Thursday, December 20, 2018

Q&A with Linda Bailey

Linda Bailey is the author of the new children's picture book Mary Who Wrote Frankenstein, which focuses on author Mary Shelley. Bailey's many other books include Carson Crosses Canada and Under-the-Bed Fred. She lives in Vancouver, British Columbia.

Q: Why did you decide to write a children's picture book about Mary Shelley and Frankenstein?

A: I read Frankenstein a few years ago as part of a “catch-up-on-classics” that I was doing, just for myself, and was pulled in immediately by the Author’s Introduction. I was amazed to learn, for instance, that Mary wrote Frankenstein while still a teenager.

And the story of how the novel began — the ghost-story challenge on a literally dark-and-stormy night beside Lake Geneva — totally gripped me, as did the story of Mary's unusual and difficult childhood. I began to see that Mary Shelley's life might be very interesting to kids.

Q: What kind of research did you do to write the book?

A: Mostly, I lay on the couch and read — which I am always happy to do. I found many of Mary’s letters and journals available in published form, although not, unfortunately, for the period when she first started to write Frankenstein.

I also read my way through a lot of excellent Mary biographies that have been published for adults in recent years. (A list is available at the back of my book.)  
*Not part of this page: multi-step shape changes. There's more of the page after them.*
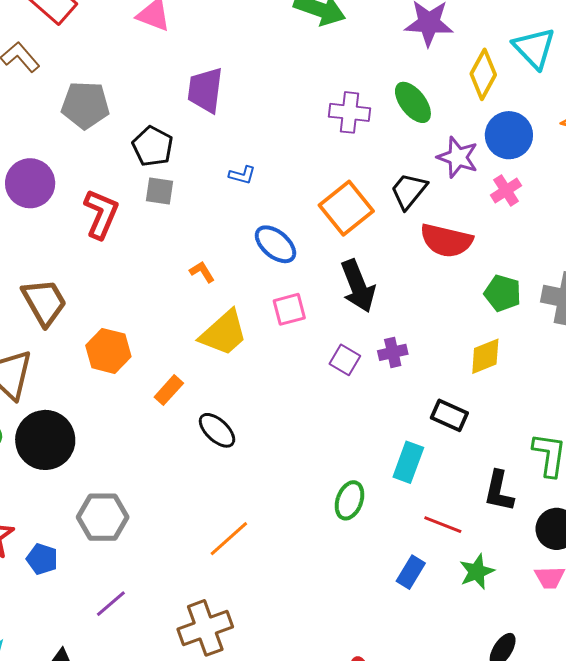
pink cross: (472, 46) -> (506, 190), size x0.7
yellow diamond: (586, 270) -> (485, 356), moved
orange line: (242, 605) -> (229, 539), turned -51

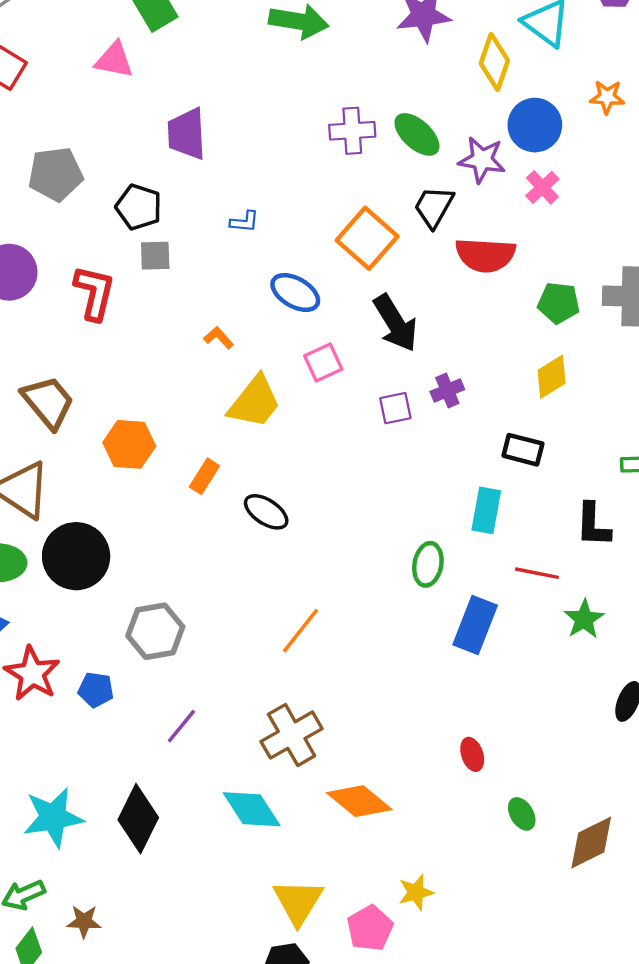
green ellipse: (413, 102) -> (417, 134), moved
purple square: (345, 360) -> (395, 408), turned -32
blue rectangle: (411, 572) -> (475, 625), moved, size x1.5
Plus there are some wonderful group biographies now available that place Mary’s life in a wider context, e.g. her family (her mother was the early feminist, Mary Wollstonecraft) and her literary relationships and influences (especially Percy Bysshe Shelley, Lord Byron and Samuel Taylor Coleridge). 

Q: How much knowledge about Frankenstein do you expect kids have when they read your book?
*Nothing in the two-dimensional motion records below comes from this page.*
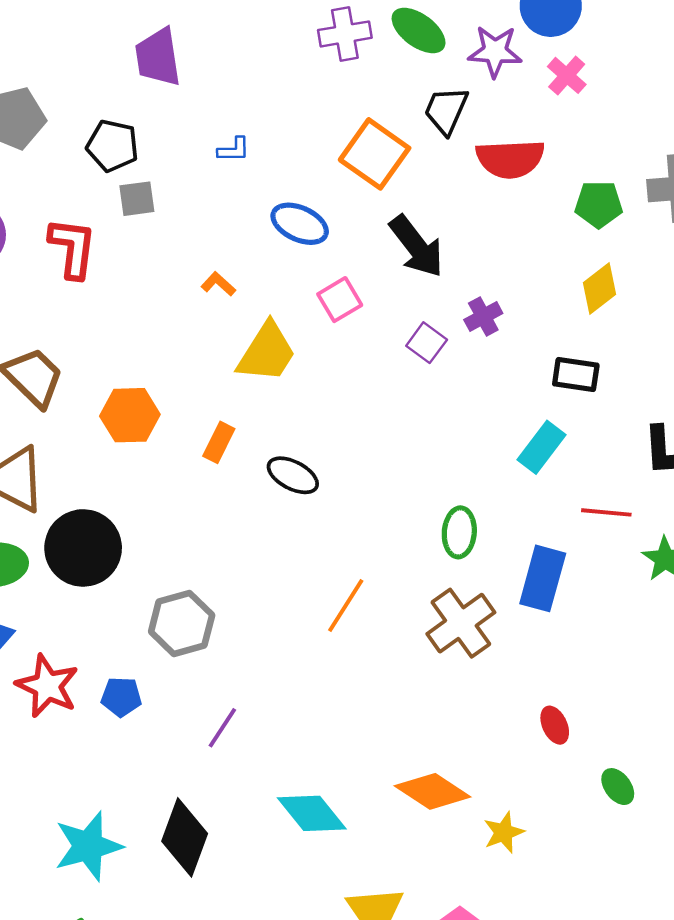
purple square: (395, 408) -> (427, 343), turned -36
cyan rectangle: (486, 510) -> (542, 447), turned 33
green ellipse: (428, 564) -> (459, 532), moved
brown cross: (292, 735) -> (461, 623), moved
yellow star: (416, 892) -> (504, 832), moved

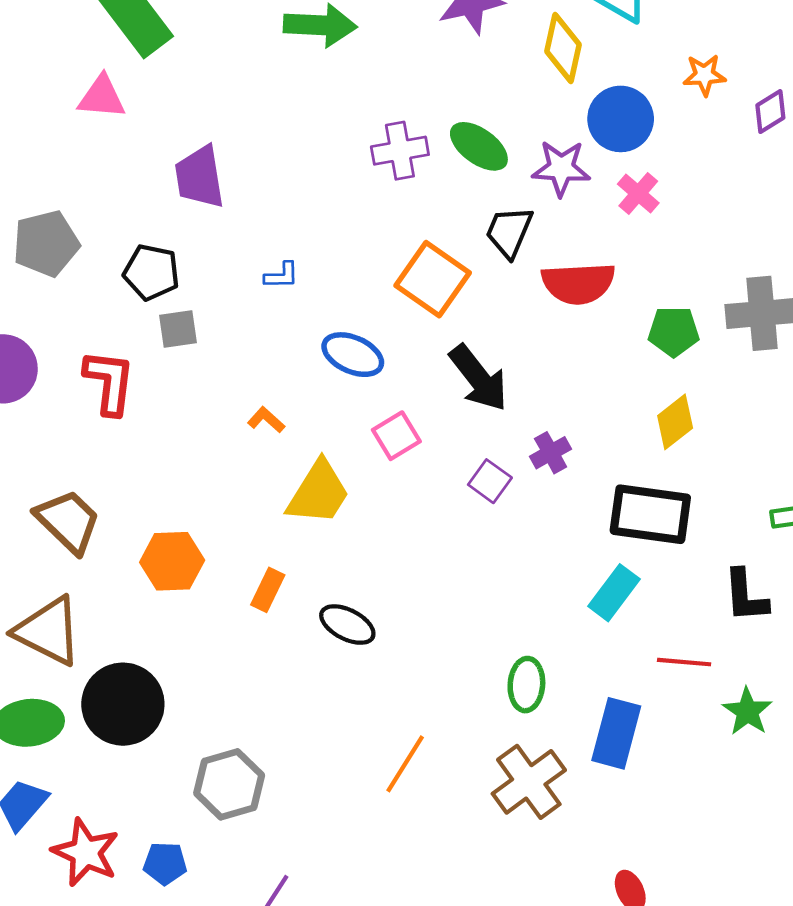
black rectangle: (576, 374) -> (650, 514), size x1.6

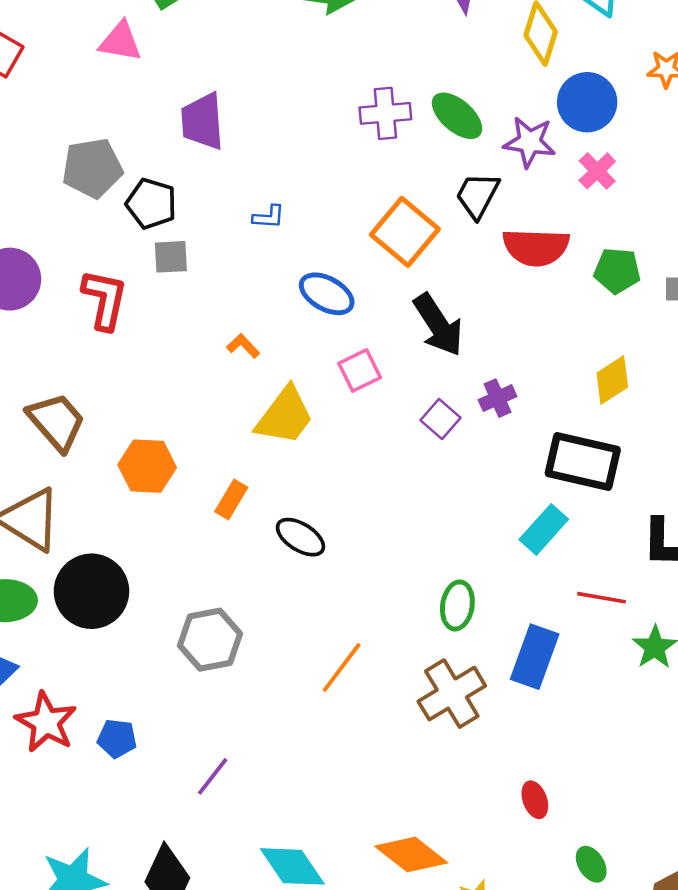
gray pentagon: (46, 244) -> (92, 168), moved
green pentagon: (674, 331) -> (617, 271), moved
gray hexagon: (229, 784) -> (210, 640), moved

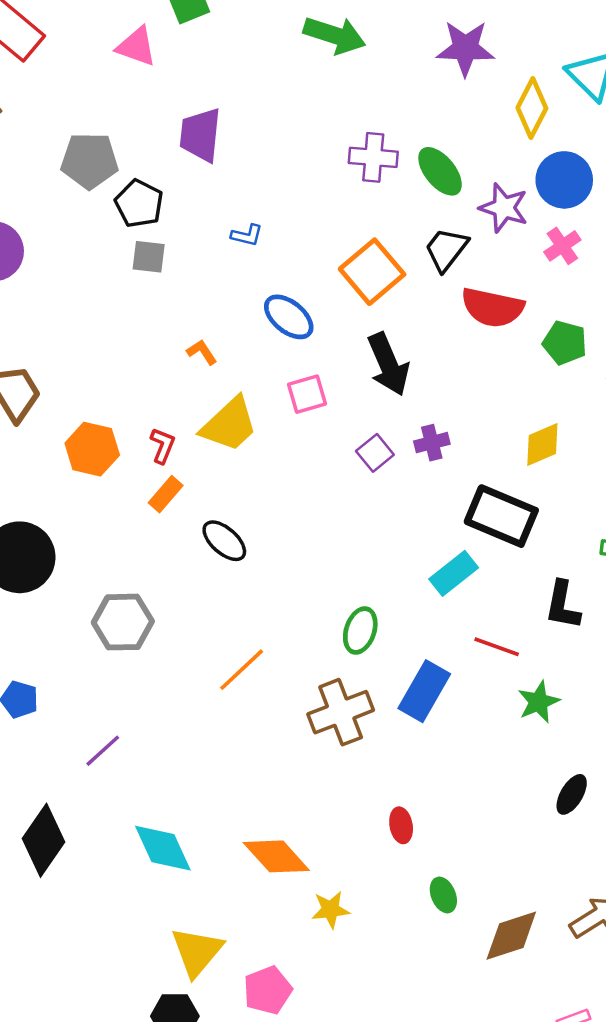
red L-shape: (105, 299) -> (163, 446), moved, size x0.6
A: Just the usual general knowledge. Most kids know, and are fascinated by, Mary’s main character — the monster who was created by a scientist and then ran amok.
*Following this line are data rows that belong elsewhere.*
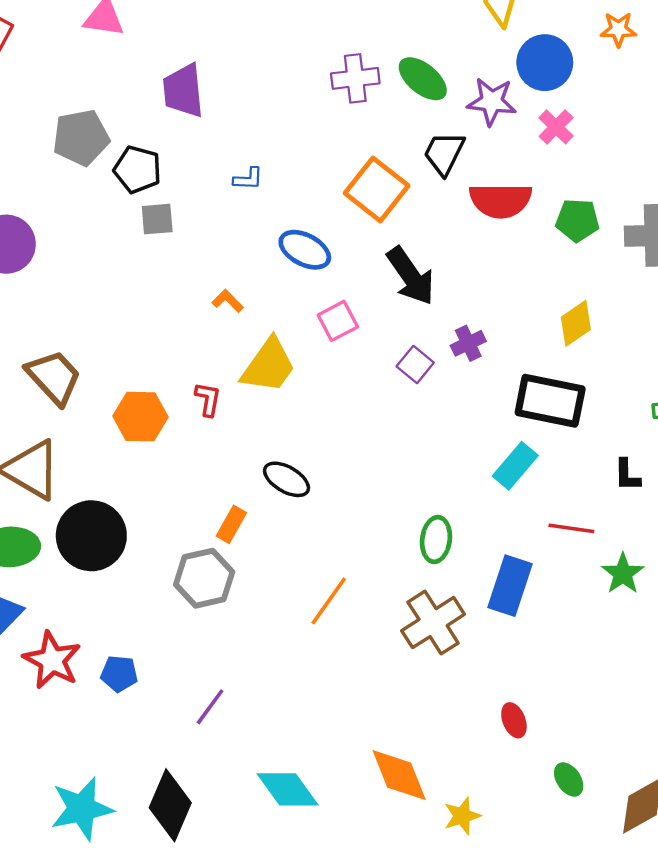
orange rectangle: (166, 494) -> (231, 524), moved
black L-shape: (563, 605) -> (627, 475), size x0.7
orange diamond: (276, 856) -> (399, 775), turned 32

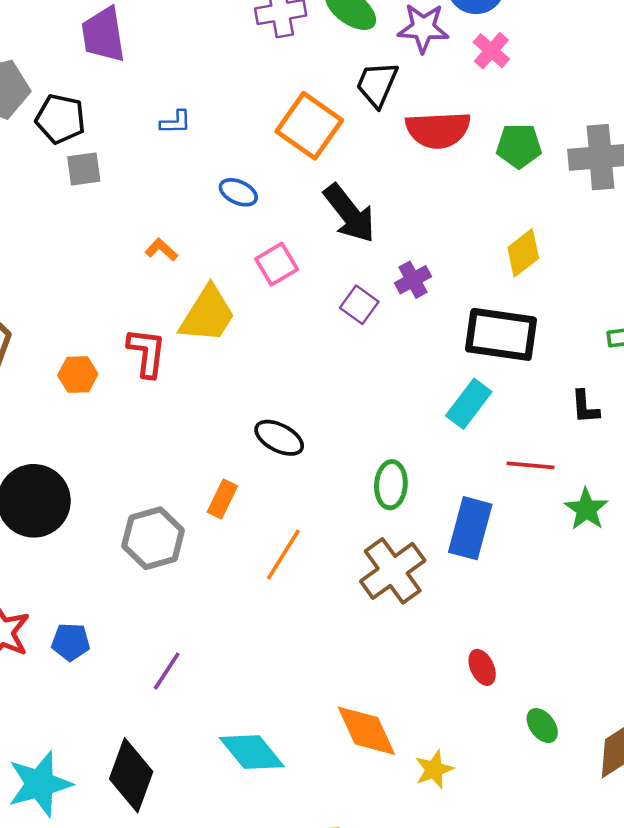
blue ellipse: (305, 250) -> (238, 192), size x0.7
red L-shape: (208, 399) -> (147, 353), size x1.4
orange hexagon: (140, 417) -> (78, 375), size x0.7
black ellipse: (287, 479) -> (279, 438), moved
orange rectangle: (231, 524) -> (222, 499), moved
The legend of Frankenstein is intriguing enough to kids, I think, for them to also feel interested in the person who made that monster up, and how she did it. I hope kids will relate to Mary's youthful dreams and be inspired by her imagination and determination.

Q: What do you think Júlia Sardà's illustrations add to the book?

A: Júlia Sardà's illustrations are brilliant! They bring so much to the book — atmosphere, character, drama, suspense, depth. Not only are they stunningly beautiful, they are also historically accurate — down to the titles on the books Mary read at different times in her life, and the gravestone in St. Pancras churchyard where young Mary visited her dead mother.

It’s clear to me that Júlia did a great deal of research to get the facts right in this book. I’m in awe!

Q: What are you working on now?

A: I’m working on a middle-grade novel (science fiction, as it happens), and I’m also noodling around with some picture book ideas.

Q: Anything else we should know?

A: I can’t think of anything. Thanks so much for inviting me and Júlia and Mary to visit your blog!